After yet another assault claim was announced yesterday, The San Francisco 49ers have done something they should have done a long time ago, cut DE Ray McDonald. Niners General Manager Trent Baalke told ESPN that McDonald’s actions were indicative of “a pattern of poor behavior”. A representative of the San Jose Police department said McDonald’s house had been searched after a woman showed up at a local hospital seeking treatment. No arrests were made and no charges were filed, but the 49ers are likely not taking any chances in this day of renewed vigilance against sexual, physical and child abuse in the NFL.
But before we go giving San Francisco props for doing what’s right, we have to mention that Ray McDonald was given way too many chances in 2014. On May 25 the police were called to his home in response to a 911 call in which police reported a female pointed a firearm at herself. In August, police say McDonald bruised the arms of his fiancé and now we find ourselves right in the middle of another Ray McDonald driven news cycle.
The Niners moved swiftly to separate themselves from McDonald as the current circumstance illustrates a pattern of questionable behavior.
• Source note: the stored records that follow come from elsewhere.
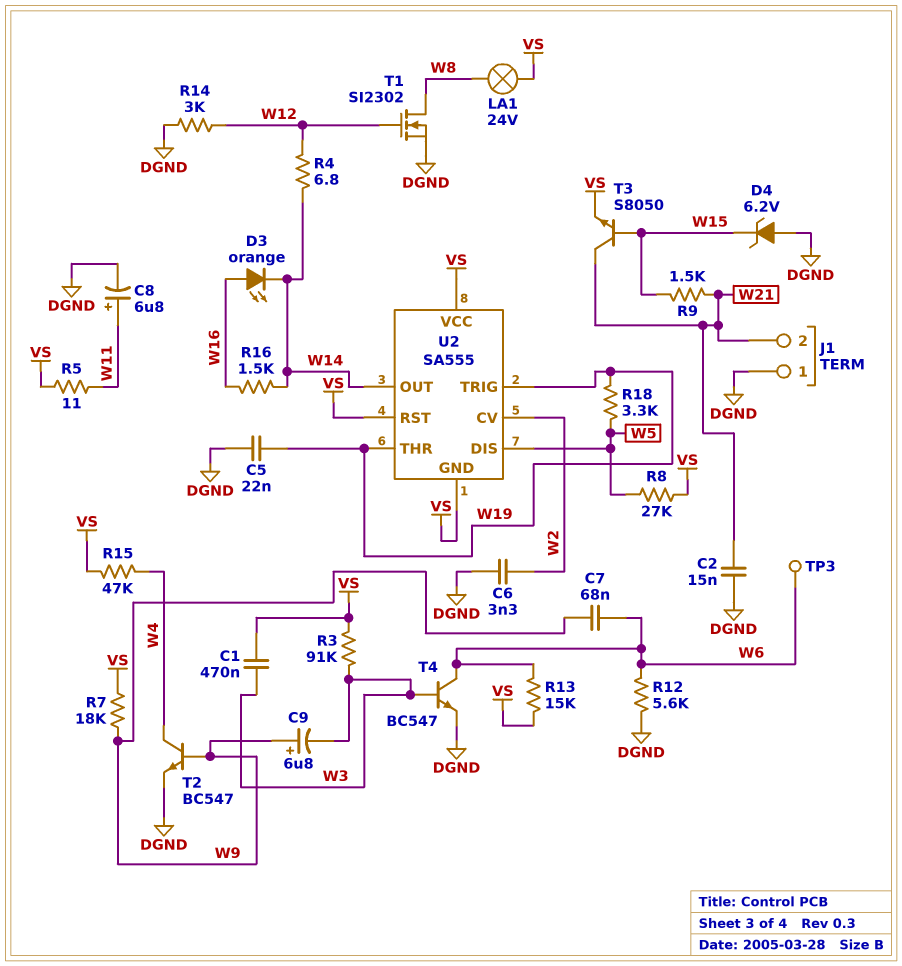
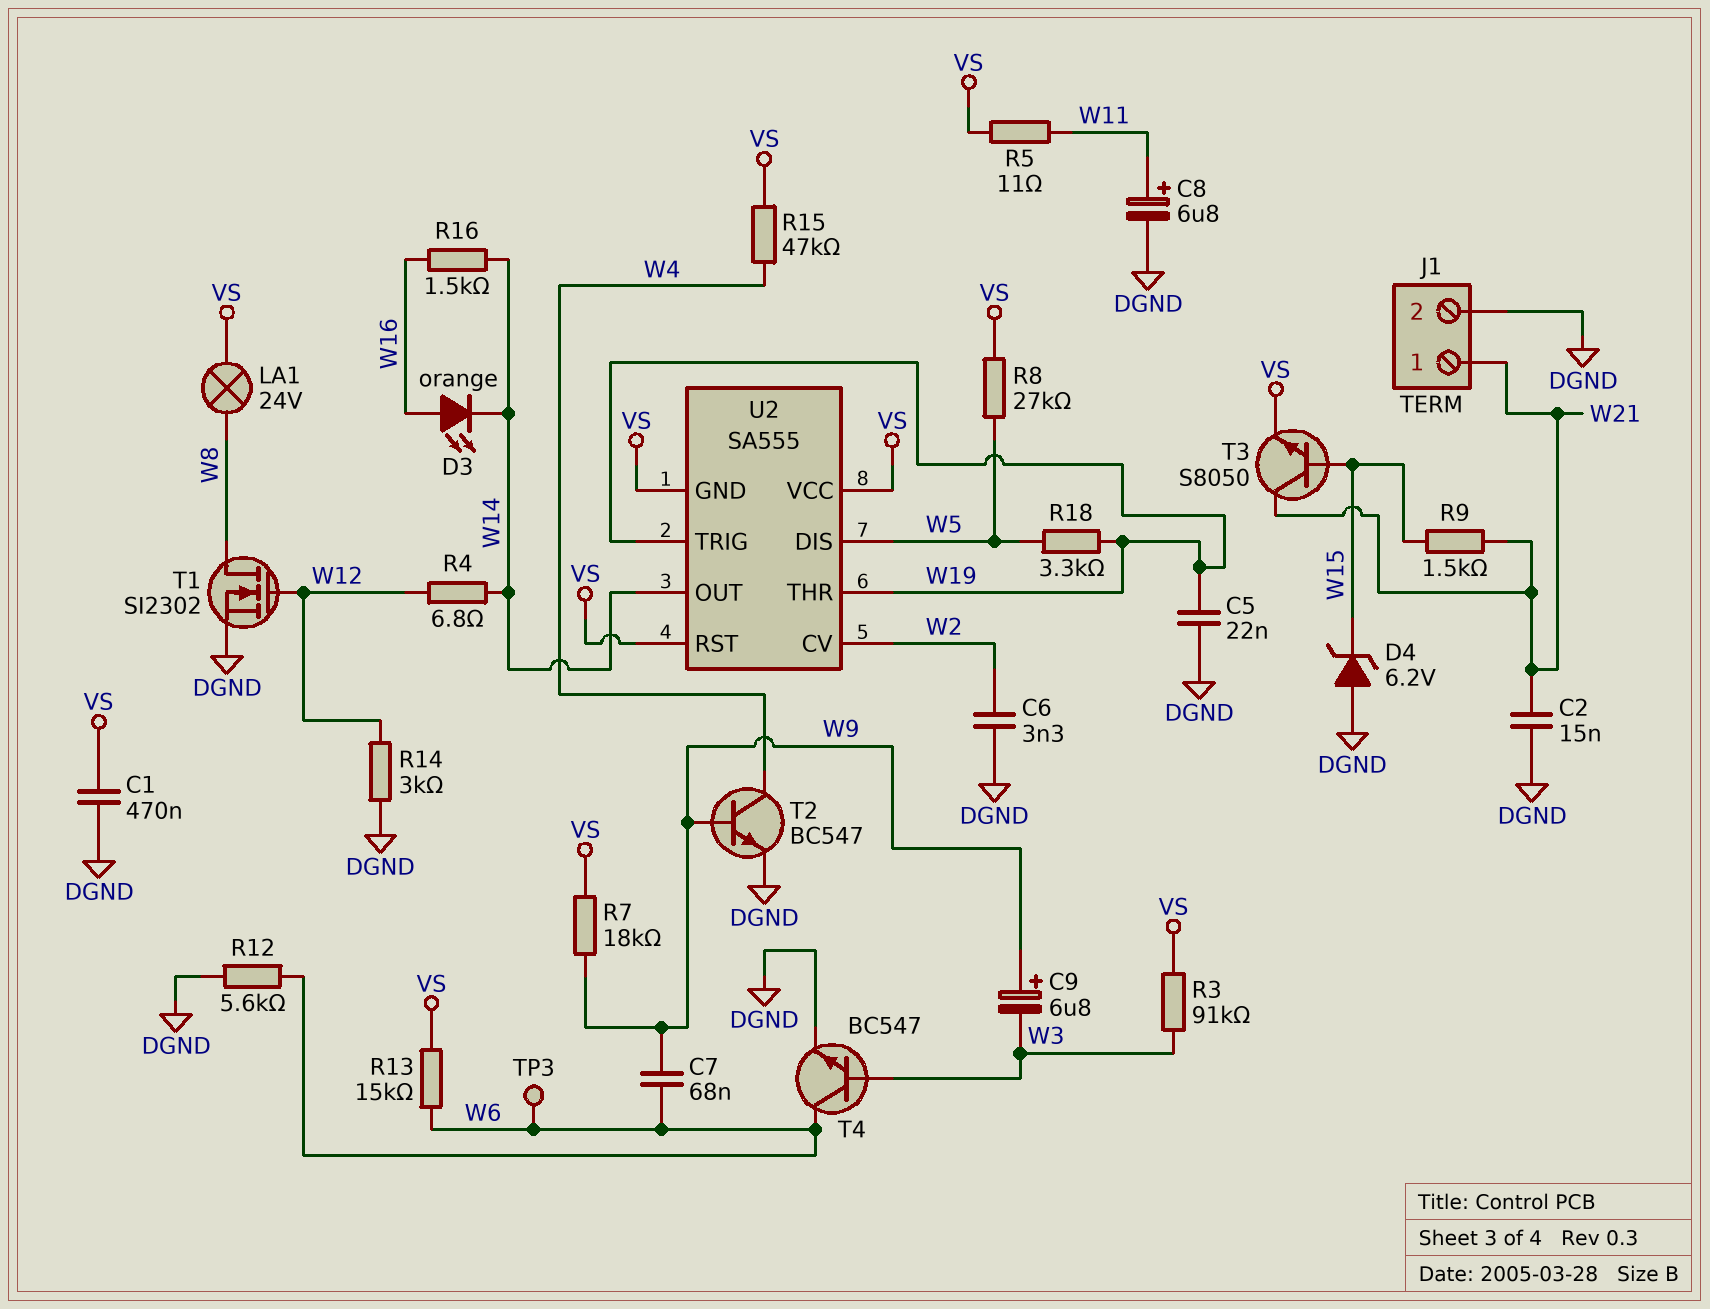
C1: 470nF (VS, W3) -> 470nF (DGND, VS)
J1 pin 1: DGND -> W21
J1 pin 2: W21 -> DGND

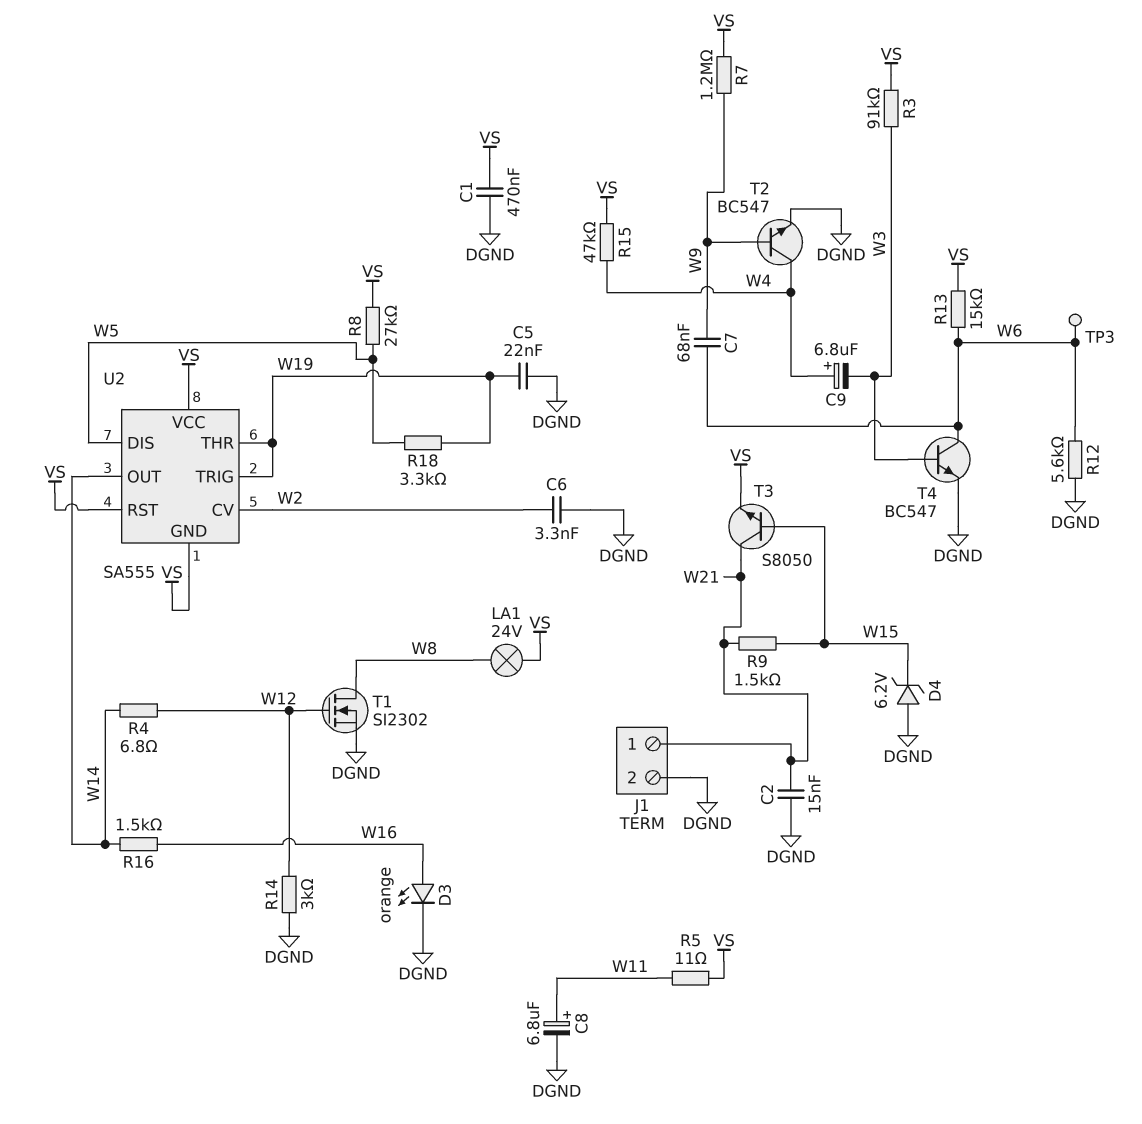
C9: 6.8uF (plus W9, minus W3) -> 6.8uF (plus W4, minus W3)
D3: LED orange (A W16, K W14) -> LED orange (A W16, K DGND)
R7: 18k (VS, W9) -> 1.2M (VS, W9)

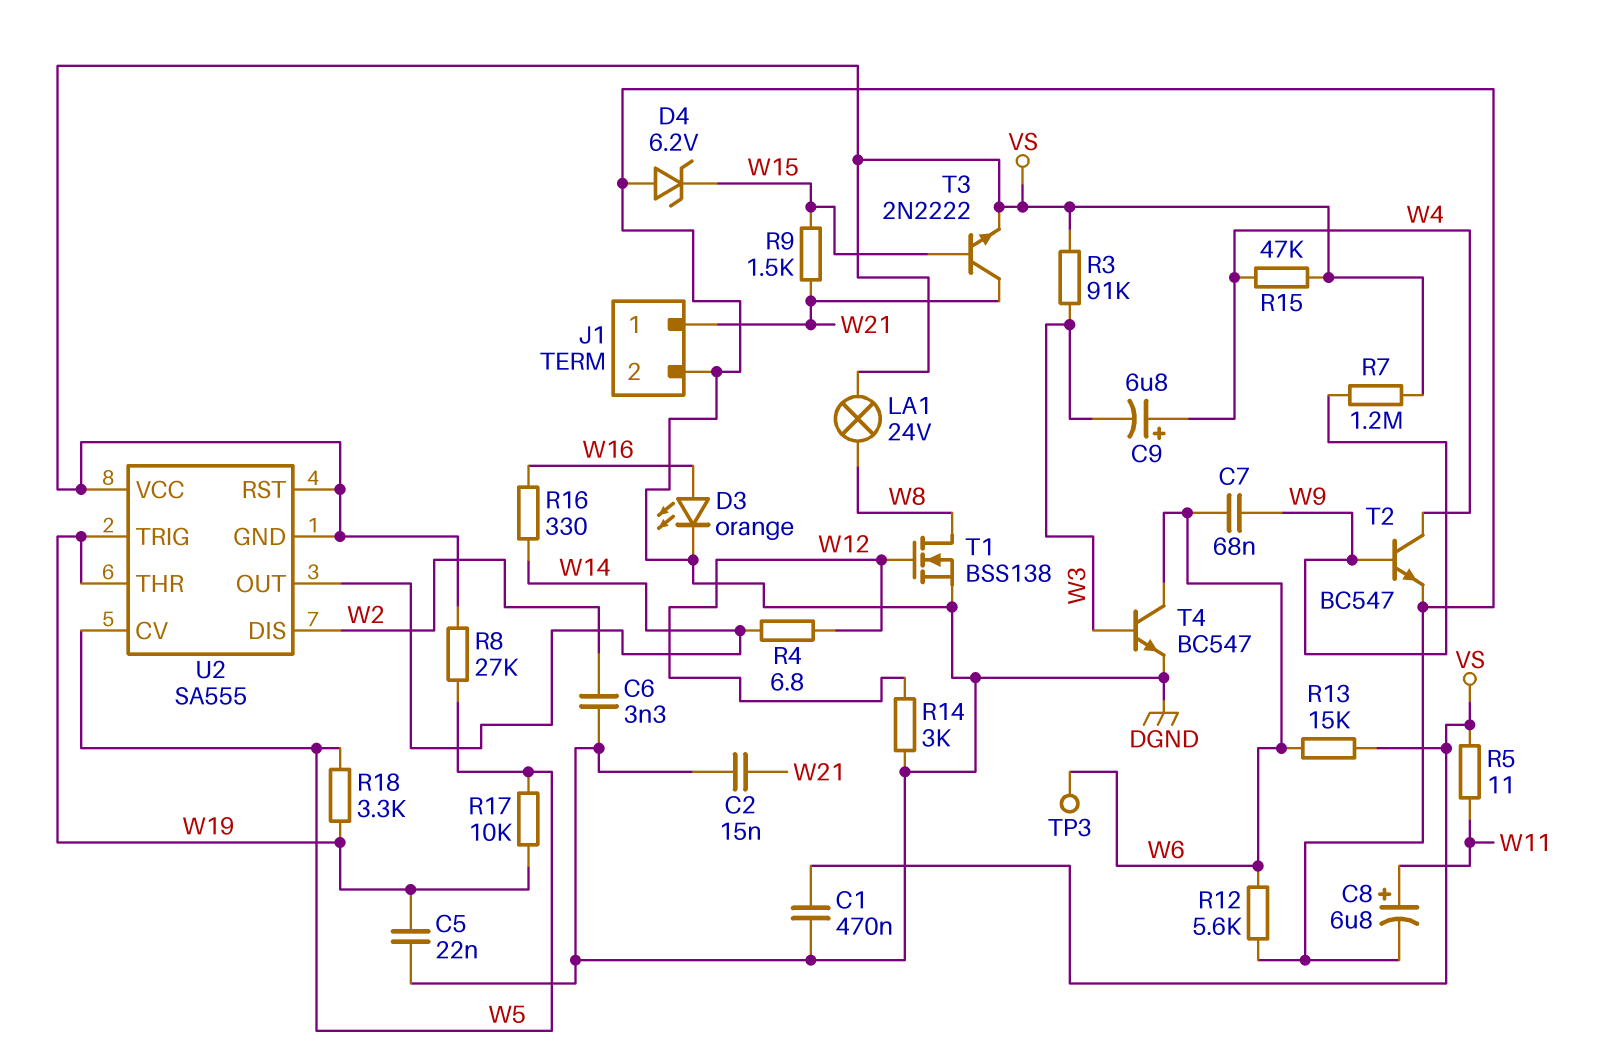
R16: 1.5k (W14, W16) -> 330 (W14, W16)
R17: none -> 10k (W5, W19)
T1: NMOS SI2302 (G W12, D W8, S DGND) -> NMOS BSS138 (G W12, D W8, S DGND)
T3: NPN S8050 (B W15, C W21, E VS) -> NPN 2N2222 (B W15, C W21, E VS)
U2 pin CV: W2 -> W5
U2 pin DIS: W5 -> W2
Though questionable behavior has been a relative anomaly among the vast majority of law-abiding players, the stigma of the violent football player is one of the most prevailing stereotypes in all of sports. When that negative image is placed alongside the old antebellum idea of the out of control Black buck, the very notion of the big Black male who can’t keep his hands to himself is given new life.
These things need to be nipped in the bud and maybe, just maybe, one day Ray McDonald will learn what it is to keep his hands to himself or, if he’s the unlikely victim of multiple sexual hoaxes, learn to discern when he is in the company of a femme charlatan. The old Chris Rock joke about Black people being more racist than White people because “We hate (n-word) too” prevails in this particular situation. As a Black person, it's painful to see a negative stereotype play itself out in real life. Ray McDonald, Ray Rice, Rae Carruth, Adrian Peterson and Darren Sharper. Each of these current and past NFL players have been accused, indicted or convicted of actions that reflect negatively on a group of men who are in need of all the positive press they can get. It is painful to watch, but there’s no feeling sorry for any of these individuals.
In some cases, their fame has been squandered, their fortunes depleted to defend themselves from these charges. But if the era of steroids has taught us anything, people in the limelight are just people. Flawed, lecherous, lustful, greedy, jealous, slothful people. While their abilities on the field are worthy of accolades, the adulation of athletes based upon a personality that may or may not be manufactured leaves NFL fans blindsided by these types of claims and legal suits.
If only it were easier to separate the football player from the person, and the person from their sins.